This respository provides the and an introductory tutorial to quantify prescient ideas in natural language as published in:
Paul Vicinanza, Amir Goldberg, Sameer B Srivastava, A deep-learning model of prescient ideas demonstrates that they emerge from the periphery, PNAS Nexus, Volume 2, Issue 1, March 2023, pgac275, https://doi-org.stanford.idm.oclc.org/10.1093/pnasnexus/pgac275
We propose a simple measure to identify prescient ideas in natural language using finetuned transformer models (e.g., BERT). By finetuning separate model on a temporally split corpus, we learn time-specific discourse. We identify prescient politicians, judges, and firms as individuals and groups who use language that is poorly predicted by a model trained on contemporaenous text but well-predicted on a model trained on future text. The following figure is an illustration of our model:
The principle advantage of this model is that it enables researchers to study variation in a given word within a specific time period and between actors. For example, here are the most and least prescient uses of the word race by politicans in the 1961 to 1963 United States Congress.
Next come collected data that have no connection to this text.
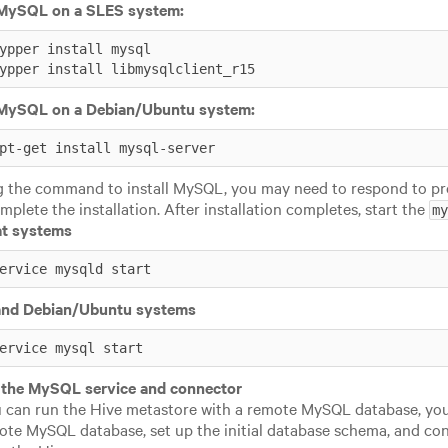
l MySQL on a SLES system:
ypper install mysql

ypper install libmysqlclient_r15
l MySQL on a Debian/Ubuntu system:
pt-get install mysql-server
g the command to install MySQL, you may need to respond to pr
mplete the installation. After installation completes, start the
my
t systems
ervice mysqld start
nd Debian/Ubuntu systems
ervice mysql start
 the MySQL service and connector
 can run the Hive metastore with a remote MySQL database, yo
ote MySQL database, set up the initial database schema, and co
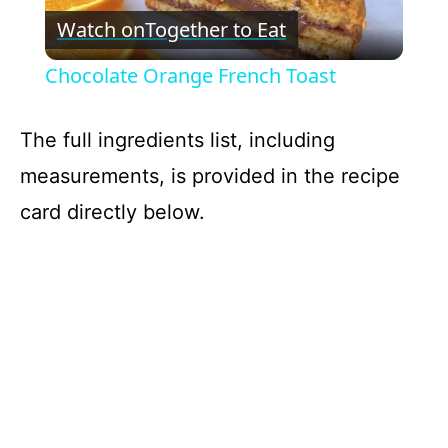
Watch on
Together to Eat
l
Chocolate Orange French Toast
a
The full ingredients list, including
y
measurements, is provided in the recipe
card directly below.
V
i
d
e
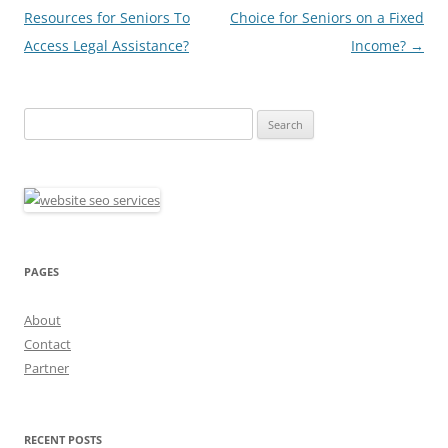
navigation
Resources for Seniors To
Choice for Seniors on a Fixed
Access Legal Assistance?
Income?
→
Search
for:
PAGES
About
Contact
Partner
RECENT POSTS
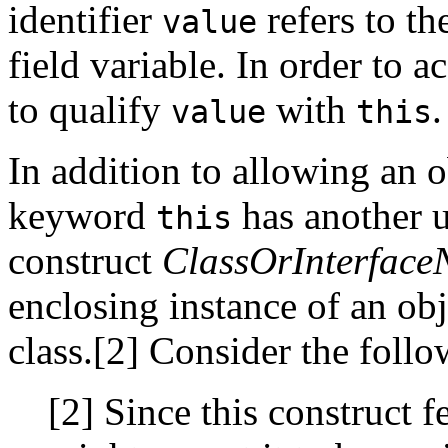
identifier
refers to th
value
field variable. In order to a
to qualify
with
.
value
this
In addition to allowing an obj
keyword
has another u
this
construct
ClassOrInterfac
enclosing instance of an obj
class.[2] Consider the foll
[2] Since this construct f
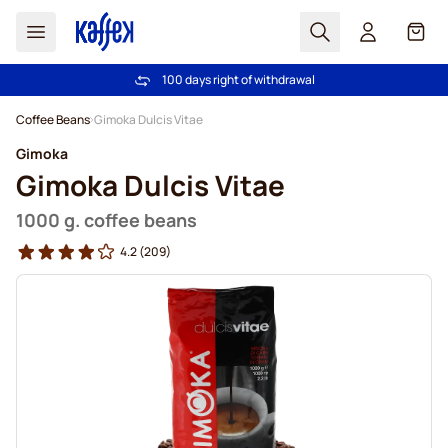
Search
Cart
100 days right of withdrawal
Free freight over €49
Skip to Content
Coffee Beans
Gimoka Dulcis Vitae
Gimoka
Gimoka Dulcis Vitae
1000 g. coffee beans
4.2
(209)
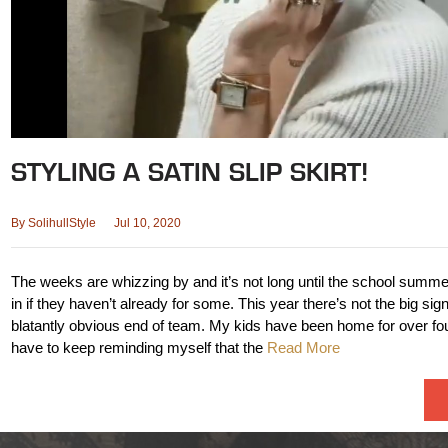
STYLING A SATIN SLIP SKIRT!
By
SolihullStyle
Jul 10, 2020
The weeks are whizzing by and it’s not long until the school summe
in if they haven’t already for some. This year there’s not the big sign
blatantly obvious end of team. My kids have been home for over fo
have to keep reminding myself that the
Read More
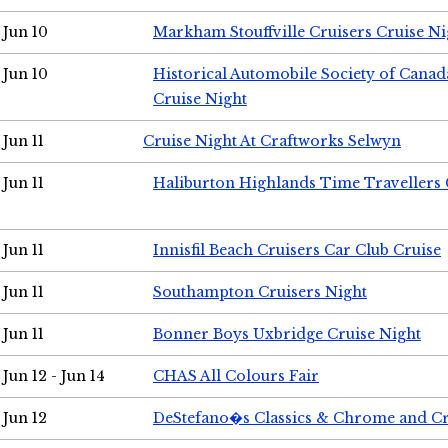
Jun 10
Markham Stouffville Cruisers Cruise Ni
Jun 10
Historical Automobile Society of Can
Cruise Night
Jun 11
Cruise Night At Craftworks Selwyn
Jun 11
Haliburton Highlands Time Travellers 
Jun 11
Innisfil Beach Cruisers Car Club Cruise
Jun 11
Southampton Cruisers Night
Jun 11
Bonner Boys Uxbridge Cruise Night
Jun 12 - Jun 14
CHAS All Colours Fair
Jun 12
DeStefano�s Classics & Chrome and Cr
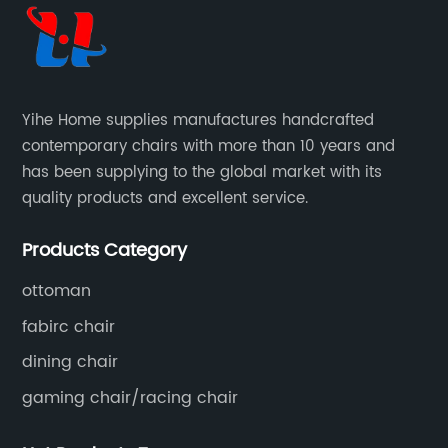
to elevate workplace comfort to
st
unprecedented levels. Let's delve into the
he
details and explore how the Next-Generation
em
Visitor Chair is revolutionizing seating solutions
Co
Yihe Home supplies manufactures handcrafted
s
in offices worldwide.1. Ergonomic Design:
up
contemporary chairs with more than 10 years and
Prioritizing Employee Health and Well-
gu
has been supplying to the global market with its
rts
beingThe Next-Generation Visitor Chair
fu
quality products and excellent service.
g
prioritizes employee health by offering an
al
ce
ergonomic design that ensures maximum
an
Products Category
ve
support, comfort, and reduced strain. A
re
scientifically engineered backrest provides
me
ottoman
optimal lumbar support, promoting proper
pr
fabirc chair
posture and preventing backaches. The chair's
th
dining chair
adjustable features, including height, armrests,
po
gaming chair/racing chair
and seat depth, enhance individual
ad
nd
customization, accommodating a wide range
pe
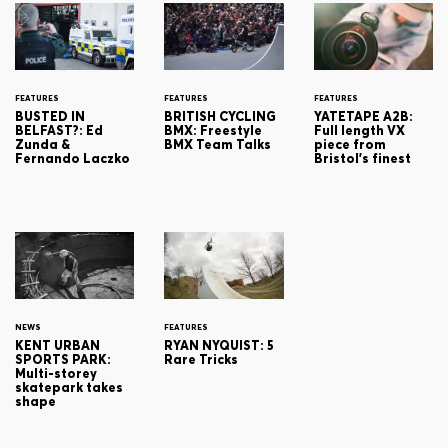
FEATURES
FEATURES
FEATURES
BUSTED IN
BRITISH CYCLING
YATETAPE A2B:
BELFAST?: Ed
BMX: Freestyle
Full length VX
Zunda &
BMX Team Talks
piece from
Fernando Laczko
Bristol's finest
NEWS
FEATURES
KENT URBAN
RYAN NYQUIST: 5
SPORTS PARK:
Rare Tricks
Multi-storey
skatepark takes
shape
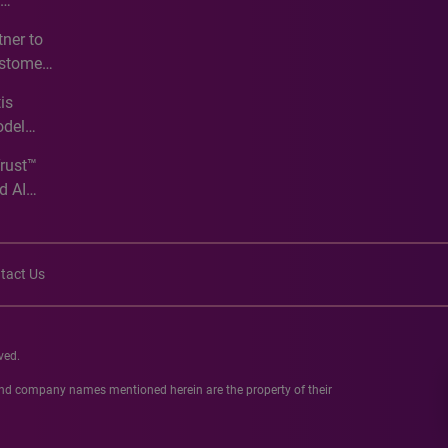
e
ner to
ustomer
ve
is
odel
Trust™
d AI
tact Us
ved.
 and company names mentioned herein are the property of their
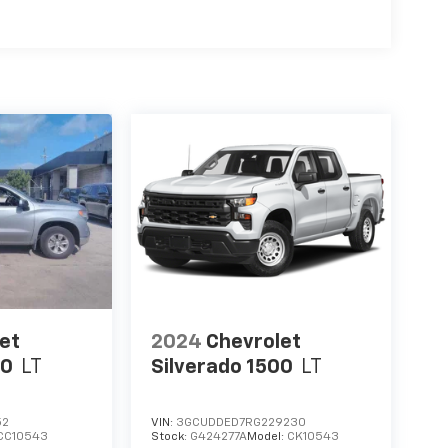
et
2024
Chevrolet
00
LT
Silverado 1500
LT
52
VIN:
3GCUDDED7RG229230
CC10543
Stock:
G424277A
Model:
CK10543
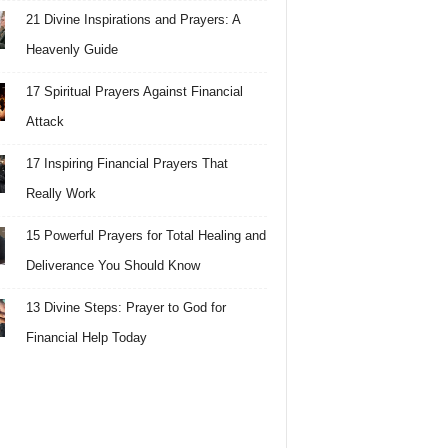
21 Divine Inspirations and Prayers: A
Heavenly Guide
17 Spiritual Prayers Against Financial
Attack
17 Inspiring Financial Prayers That
Really Work
15 Powerful Prayers for Total Healing and
Deliverance You Should Know
13 Divine Steps: Prayer to God for
Financial Help Today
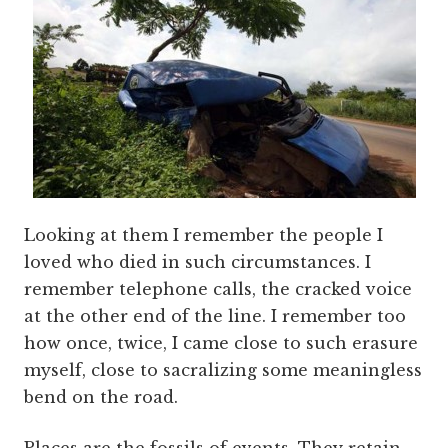
Looking at them I remember the people I
loved who died in such circumstances. I
remember telephone calls, the cracked voice
at the other end of the line. I remember too
how once, twice, I came close to such erasure
myself, close to sacralizing some meaningless
bend on the road.
Places are the fossils of events. They retain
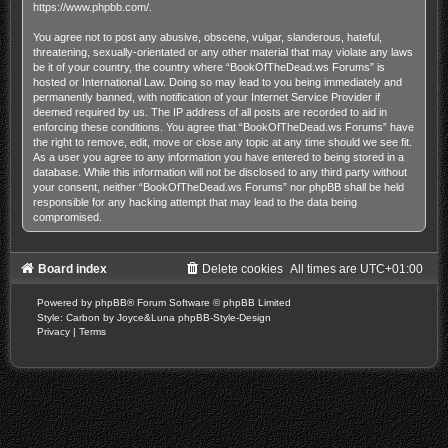
https://www.phpbb.com/
.
You agree not to post any abusive, obscene, vulgar, slanderous, hateful,
threatening, sexually-orientated or any other material that may violate any laws
be it of your country, the country where “BookOfTheDead.ws Forums” is
hosted or International Law. Doing so may lead to you being immediately and
permanently banned, with notification of your Internet Service Provider if
deemed required by us. The IP address of all posts are recorded to aid in
enforcing these conditions. You agree that “BookOfTheDead.ws Forums” have
the right to remove, edit, move or close any topic at any time should we see fit.
As a user you agree to any information you have entered to being stored in a
database. While this information will not be disclosed to any third party without
your consent, neither “BookOfTheDead.ws Forums” nor phpBB shall be held
responsible for any hacking attempt that may lead to the data being
compromised.
Board index
Delete cookies
All times are
UTC+01:00
Powered by
phpBB
® Forum Software © phpBB Limited
Style: Carbon by Joyce&Luna
phpBB-Style-Design
Privacy
|
Terms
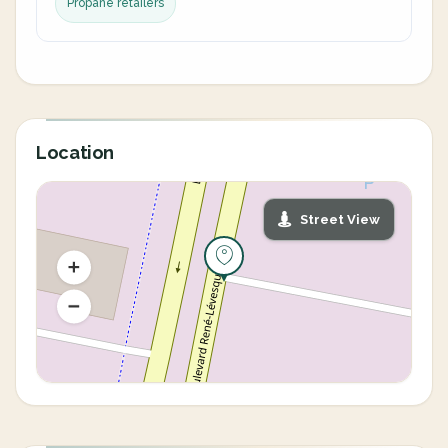
Propane retailers
Location
Street View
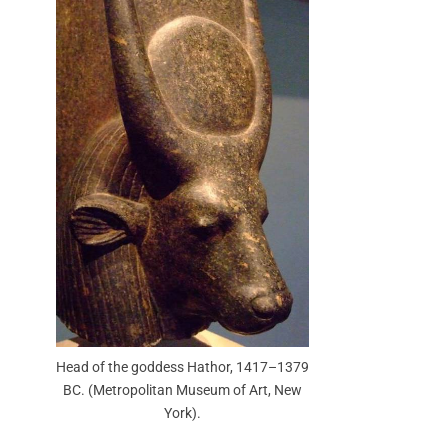
Head of the goddess Hathor, 1417–1379
BC. (Metropolitan Museum of Art, New
York).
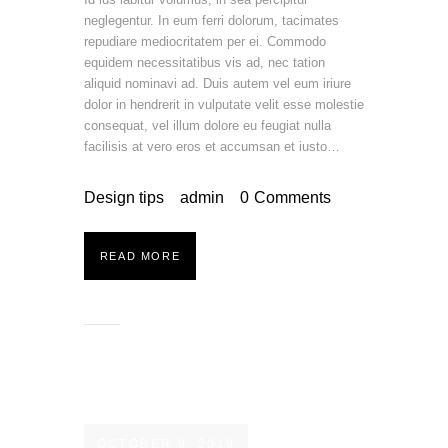
neglegentur. In eum ferri dolorum, tacimates
repudiare mediocritatem per ei. Commodo
equidem necessitatibus vis ad, nec tation
aliquid nominavi ad. Duis autem vel eum iriure
dolor in hendrerit in vulputate velit esse molestie
consequat, vel illum dolore eu feugiat nulla
facilisis at vero eros et accumsan et iusto…
Design tips
admin
0
Comments
READ MORE
OCTOBER 9, 2019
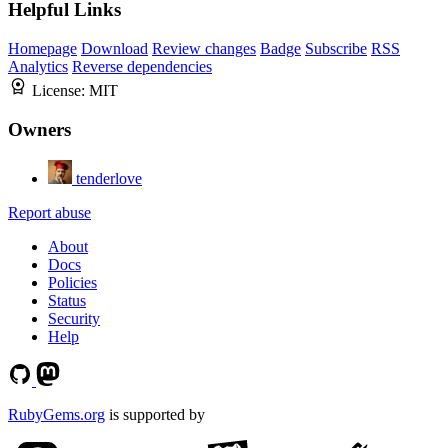
Helpful Links
Homepage
Download
Review changes
Badge
Subscribe
RSS
Analytics
Reverse dependencies
License:
MIT
Owners
tenderlove
Report abuse
About
Docs
Policies
Status
Security
Help
RubyGems.org
is supported by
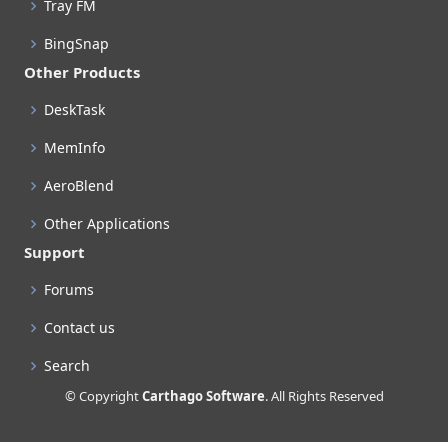
Tray FM
BingSnap
Other Products
DeskTask
MemInfo
AeroBlend
Other Applications
Support
Forums
Contact us
Search
© Copyright
Carthago Software
. All Rights Reserved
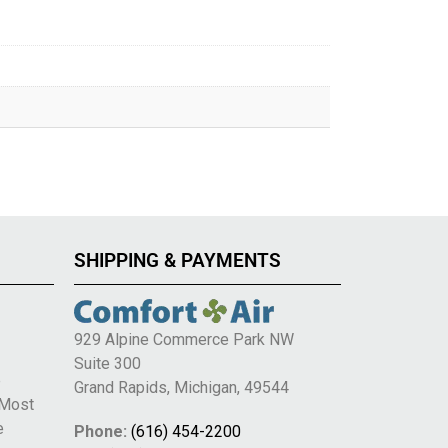
SHIPPING & PAYMENTS
929 Alpine Commerce Park NW
Suite 300
e
Grand Rapids, Michigan, 49544
 Most
e
Phone:
(616) 454-2200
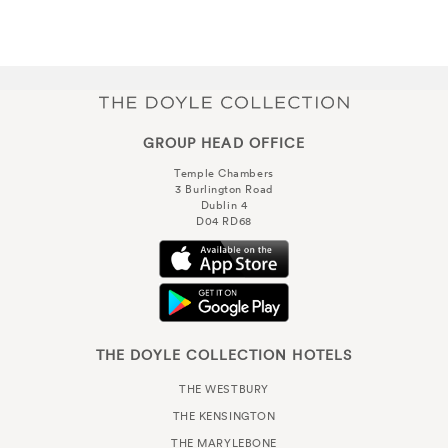
GROUP HEAD OFFICE
Temple Chambers
3 Burlington Road
Dublin 4
D04 RD68
THE DOYLE COLLECTION HOTELS
THE WESTBURY
THE KENSINGTON
THE MARYLEBONE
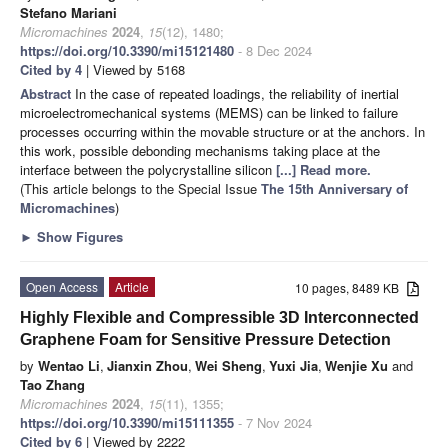
Stefano Mariani
Micromachines
2024
,
15
(12), 1480;
https://doi.org/10.3390/mi15121480
- 8 Dec 2024
Cited by 4
| Viewed by 5168
Abstract
In the case of repeated loadings, the reliability of inertial
microelectromechanical systems (MEMS) can be linked to failure
processes occurring within the movable structure or at the anchors. In
this work, possible debonding mechanisms taking place at the
interface between the polycrystalline silicon
[...] Read more.
(This article belongs to the Special Issue
The 15th Anniversary of
Micromachines
)
►
Show Figures
Open Access
Article
10 pages, 8489 KB
Highly Flexible and Compressible 3D Interconnected
Graphene Foam for Sensitive Pressure Detection
by
Wentao Li
,
Jianxin Zhou
,
Wei Sheng
,
Yuxi Jia
,
Wenjie Xu
and
Tao Zhang
Micromachines
2024
,
15
(11), 1355;
https://doi.org/10.3390/mi15111355
- 7 Nov 2024
Cited by 6
| Viewed by 2222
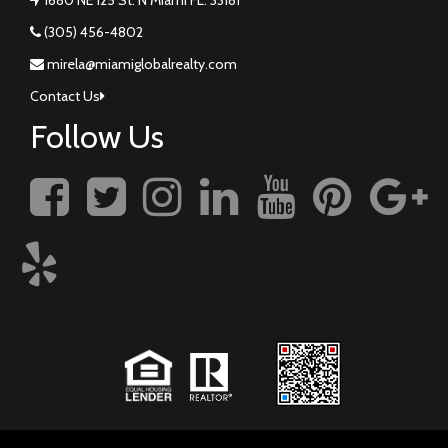
(305) 456-4802
mirela@miamiglobalrealty.com
Contact Us
Follow Us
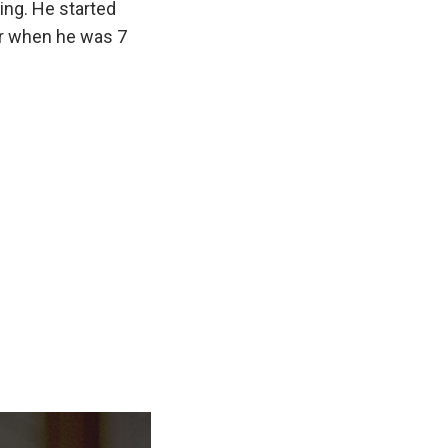
ing. He started
er when he was 7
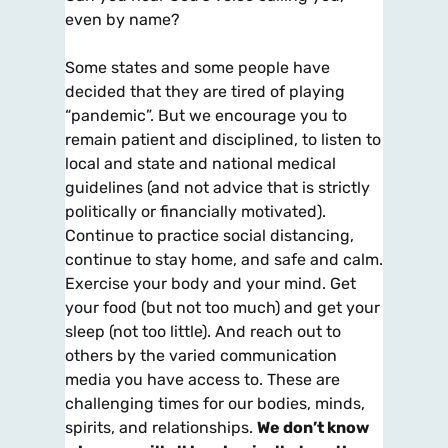
even by name?
Some states and some people have
decided that they are tired of playing
“pandemic”. But we encourage you to
remain patient and disciplined, to listen to
local and state and national medical
guidelines (and not advice that is strictly
politically or financially motivated).
Continue to practice social distancing,
continue to stay home, and safe and calm.
Exercise your body and your mind. Get
your food (but not too much) and get your
sleep (not too little). And reach out to
others by the varied communication
media you have access to. These are
challenging times for our bodies, minds,
spirits, and relationships.
We don’t know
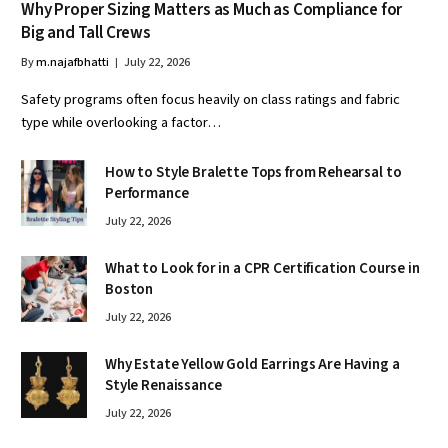
Why Proper Sizing Matters as Much as Compliance for
Big and Tall Crews
By
m.najafbhatti
July 22, 2026
Safety programs often focus heavily on class ratings and fabric
type while overlooking a factor…
How to Style Bralette Tops from Rehearsal to
Performance
July 22, 2026
What to Look for in a CPR Certification Course in
Boston
July 22, 2026
Why Estate Yellow Gold Earrings Are Having a
Style Renaissance
July 22, 2026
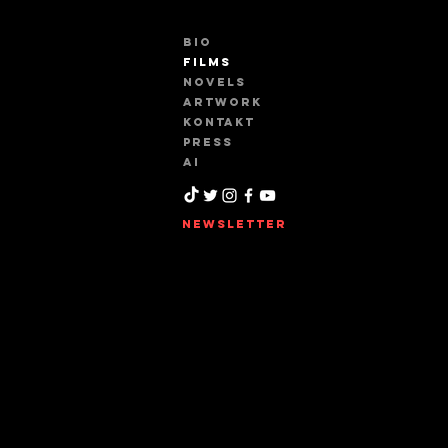
BIO
FILMS
NOVELS
ARTWORK
KONTAKT
PRESS
AI
NEWSLETTER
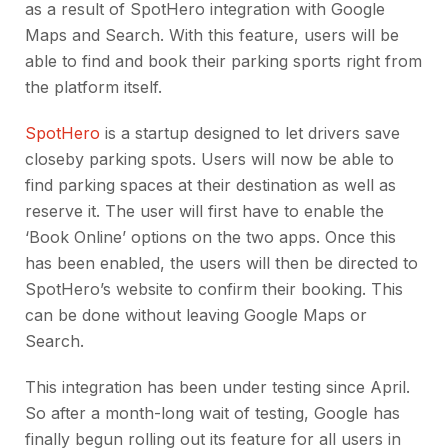
as a result of SpotHero integration with Google
Maps and Search. With this feature, users will be
able to find and book their parking sports right from
the platform itself.
SpotHero
is a startup designed to let drivers save
closeby parking spots. Users will now be able to
find parking spaces at their destination as well as
reserve it. The user will first have to enable the
‘Book Online’ options on the two apps. Once this
has been enabled, the users will then be directed to
SpotHero’s website to confirm their booking. This
can be done without leaving Google Maps or
Search.
This integration has been under testing since April.
So after a month-long wait of testing, Google has
finally begun rolling out its feature for all users in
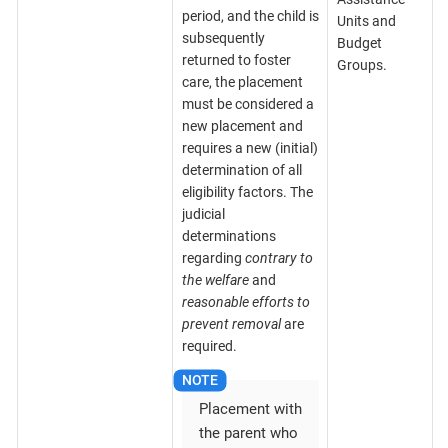
period, and the child is
Units and
subsequently
Budget
returned to foster
Groups.
care, the placement
must be considered a
new placement and
requires a new (initial)
determination of all
eligibility factors. The
judicial
determinations
regarding
contrary to
the welfare
and
reasonable efforts to
prevent removal
are
required.
Placement with
the parent who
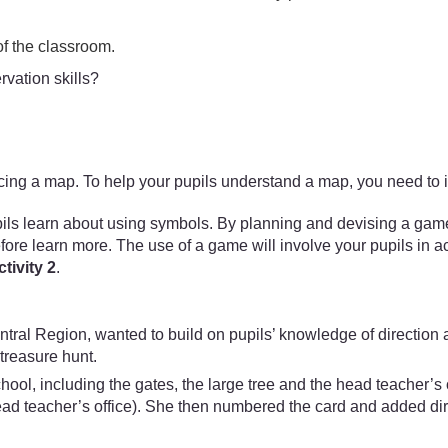
 of the classroom.
rvation skills?
ducing a map. To help your pupils understand a map, you need to 
 learn about using symbols. By planning and devising a game ar
efore learn more. The use of a game will involve your pupils in act
tivity 2
.
tral Region, wanted to build on pupils’ knowledge of direction a
treasure hunt.
chool, including the gates, the large tree and the head teacher’
head teacher’s office). She then numbered the card and added di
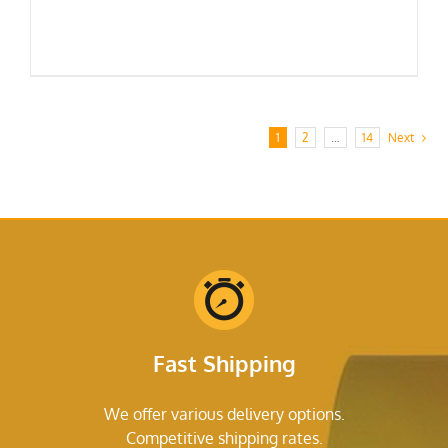
1
2
…
14
Next
Fast Shipping
We offer various delivery options.
Competitive shipping rates.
We provide a easy to follow tutorial in jupyter notebook demonstrating how to compute prescience on your own corpora.
- Finetune custom BERT models over a temporally split corpus
- Compute prescience using the finetuned BERT models
- Analyze prescience to understand what the model deems prescient
This code has PyTorch dependencies and is best run on GPU. You should install the correct version of PyTorch from their website. It has been tested on torch=1.6.0 and cuda=10.2.